Joshua picked up the gardening bug from Lauri. Already a master gardener, she inspired Joshua to pursue the WSU-administered program that trains volunteers to become community educators.

“It was fun because it was something I could do with my mom,” Joshua said.

The family’s putting green doesn’t consume their backyard. “We didn’t want to take up the whole backyard,” Chad said.

A nearby basketball court is at least twice as big. But the rest of the yard is a combination of lawn, flower beds, vegetable gardens and mini-orchard.

A small Gravenstein apple tree grows near the putting green. Joshua grafted the tree himself. He has designed much of the garden and maintains it.

But not all of it.

“I don’t like weeding, so I leave that to Mom. But I like pruning,” he said.

A compact vegetable garden holds celery, asparagus, tomatoes and more. Nearby are raspberry, blackberry and blueberry patches.


The Lackeys installed the green when Joshua was 14 and beginning to golf on a daily basis. Though the putting green was a gift from Laurie to Chad, Joshua uses it more often than Chad.

Convenience is the primary reason to have a backyard putting green, Joshua said.

He can use it when the mood strikes. Or if time is an issue, he might use the green for only 10 minutes. The family’s home course, Linden Golf & Country Club, is 15 minutes away.

The putting green is 15 by 20 feet and has five holes. Joshua uses it primarily to practice five-foot putts.

“The game of golf starts with the hole, not the tee,” Chad said.

The green is flat except for one corner with a hole where it gradually rises three inches, providing an extra challenge.

There are a few drawbacks to having a putting a green amidst a thriving garden, Lauri said.

“They used to chip over the sunflowers and decapitate them,” she said of Josh and Chad.

“It was awesome,” Josh said.

“Now I grow strawberries,” Lauri said.

Another casualty was a decorative exterior light.

“Everybody in our development has one except for us,” Lauri said.

Lauri, it turns out, is not a golfer.

“Why would I go out on a course searching for a silly ball when I search for things around the house all the time?” she asked.


Initially the Lackeys were quoted $21,000 by a local contractor to build the green. That’s when the family chose a DYI approach.

“It’s way cheaper to do it on your own,” Joshua said.

They went with a kit from Starpro Turf and Greens.

The first decision any future putting green owner must make is whether to use synthetic (such as AstroTurf) or natural (living grass).
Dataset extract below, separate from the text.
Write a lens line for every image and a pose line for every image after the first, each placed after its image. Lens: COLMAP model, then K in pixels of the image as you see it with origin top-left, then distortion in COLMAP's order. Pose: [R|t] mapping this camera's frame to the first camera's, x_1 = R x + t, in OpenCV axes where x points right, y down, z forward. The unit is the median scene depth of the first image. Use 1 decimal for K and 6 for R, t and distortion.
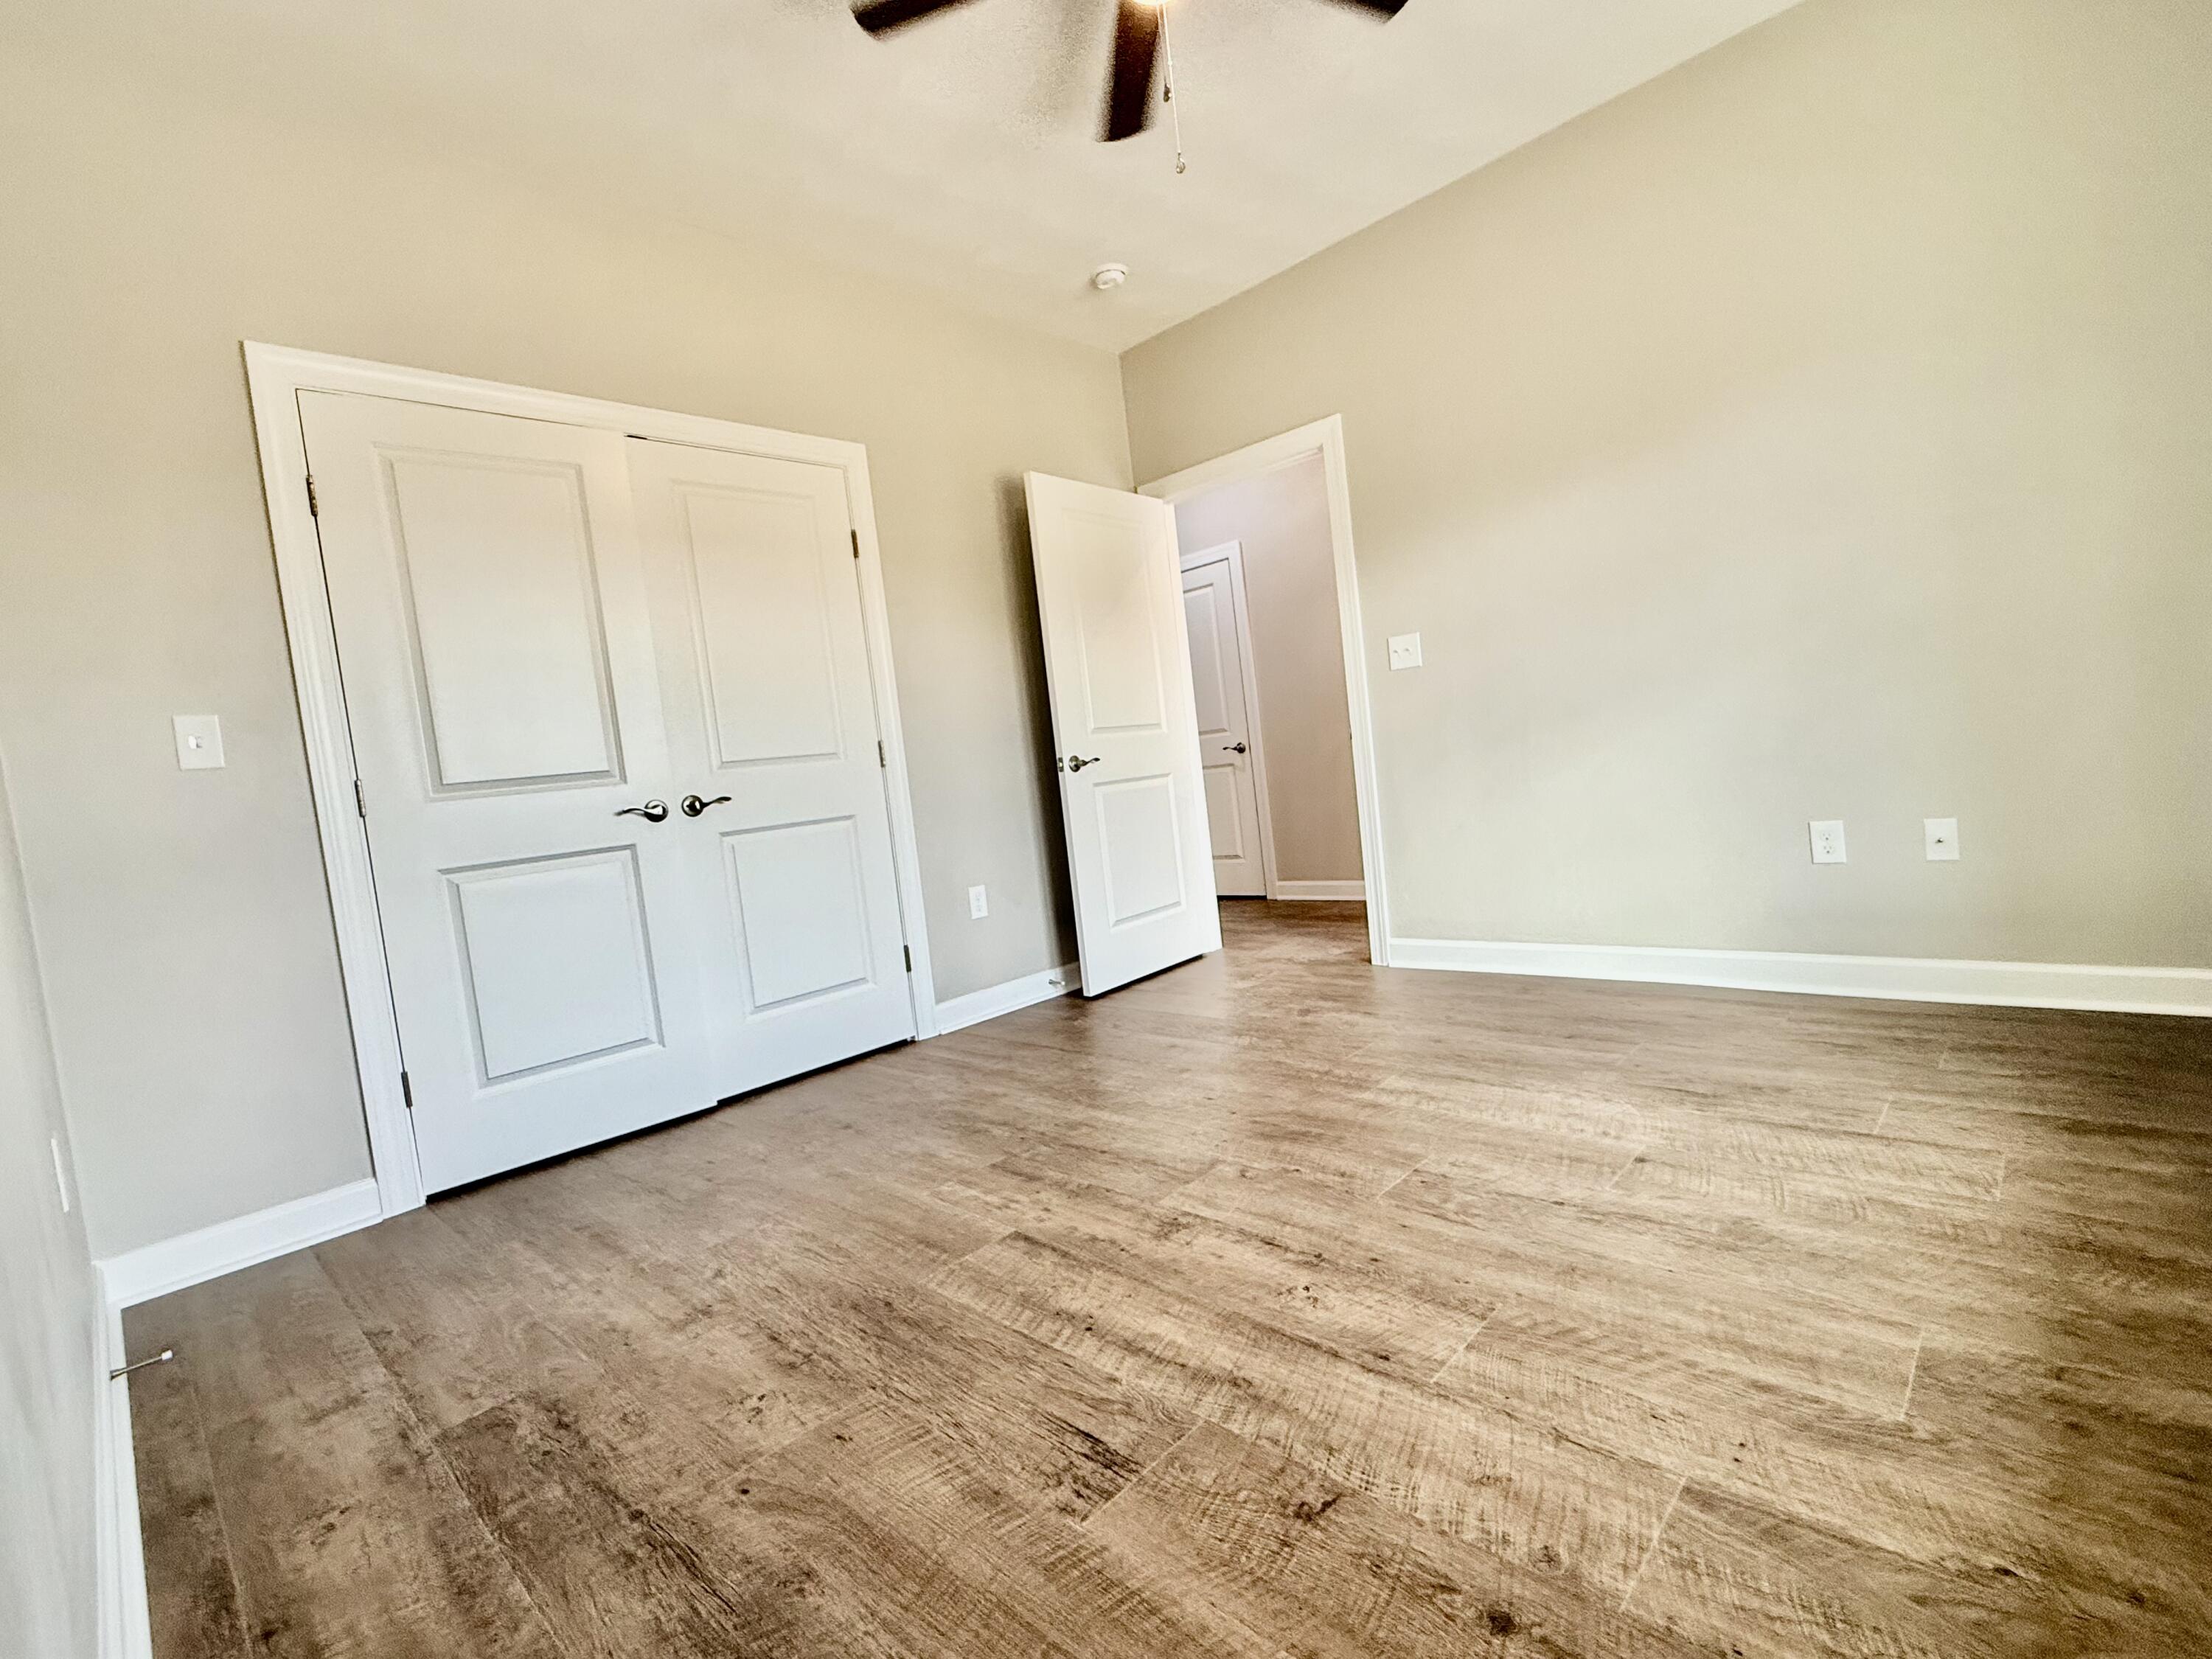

The decision to go synthetic was a no-brainer, Joshua said.

While the installation costs for synthetic may be higher than natural, it’s cheaper in the long run. Real grass needs good drainage, irrigation, air movement and sunlight.

And, “You have to cut the grass five times a week,” Lauri said.

“With a $20,000 mower,” Joshua added.

As golfers know, putting grass is dense, short and precisely cut in order to speed balls accurately to their holes. It takes professional-level knowledge and a lot of work to get turf to that level and keep it there, the Lackeys said.

But Joshua doesn’t discriminate. He covered both styles in the seminars he gave at public libraries and at the Spring Fair in Puyallup.

“I would love to have (a natural green),” he said. “I just don’t want to take care of it.”

Even master gardeners have their limits.